→ **WHAT YOU NEED TO DO**:
Substitute "JOSE" for each occurrence of "JESUS" in the data below, keeping everything else unchanged. Leave the pictures out of your answer.

[Collected data]
- Opening Delimiter -
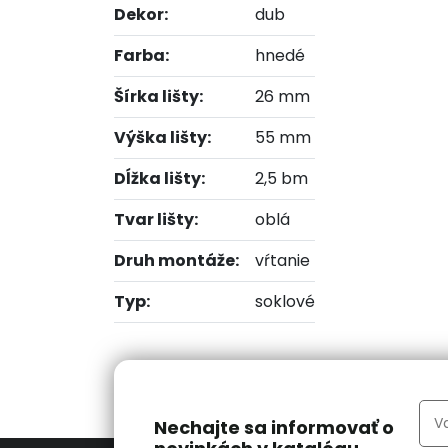
Dekor:
dub
Farba:
hnedé
Šírka lišty:
26 mm
Výška lišty:
55 mm
Dĺžka lišty:
2,5 bm
Tvar lišty:
oblá
Druh montáže:
vŕtanie
Typ:
soklové
Nechajte sa informovať o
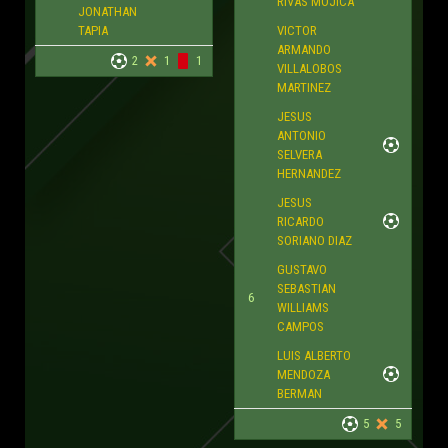
RIVAS MOJICA
JONATHAN
TAPIA
VICTOR
ARMANDO
2
1
1
VILLALOBOS
MARTINEZ
JESUS
ANTONIO
SELVERA
HERNANDEZ
JESUS
RICARDO
SORIANO DIAZ
GUSTAVO
SEBASTIAN
6
WILLIAMS
CAMPOS
LUIS ALBERTO
MENDOZA
BERMAN
5
5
- Closing Delimiter -
→ **RESPONSE TO THE EXERCISE**:
Dekor:
dub
Farba:
hnedé
Šírka lišty:
26 mm
Výška lišty:
55 mm
Dĺžka lišty:
2,5 bm
Tvar lišty:
oblá
Druh montáže:
vŕtanie
Typ:
soklové
Nechajte sa informovať o
RIVAS MOJICA
JONATHAN
TAPIA
VICTOR
ARMANDO
2
1
1
VILLALOBOS
MARTINEZ
JOSE
ANTONIO
SELVERA
HERNANDEZ
JOSE
RICARDO
SORIANO DIAZ
GUSTAVO
SEBASTIAN
6
WILLIAMS
CAMPOS
LUIS ALBERTO
MENDOZA
BERMAN
5
5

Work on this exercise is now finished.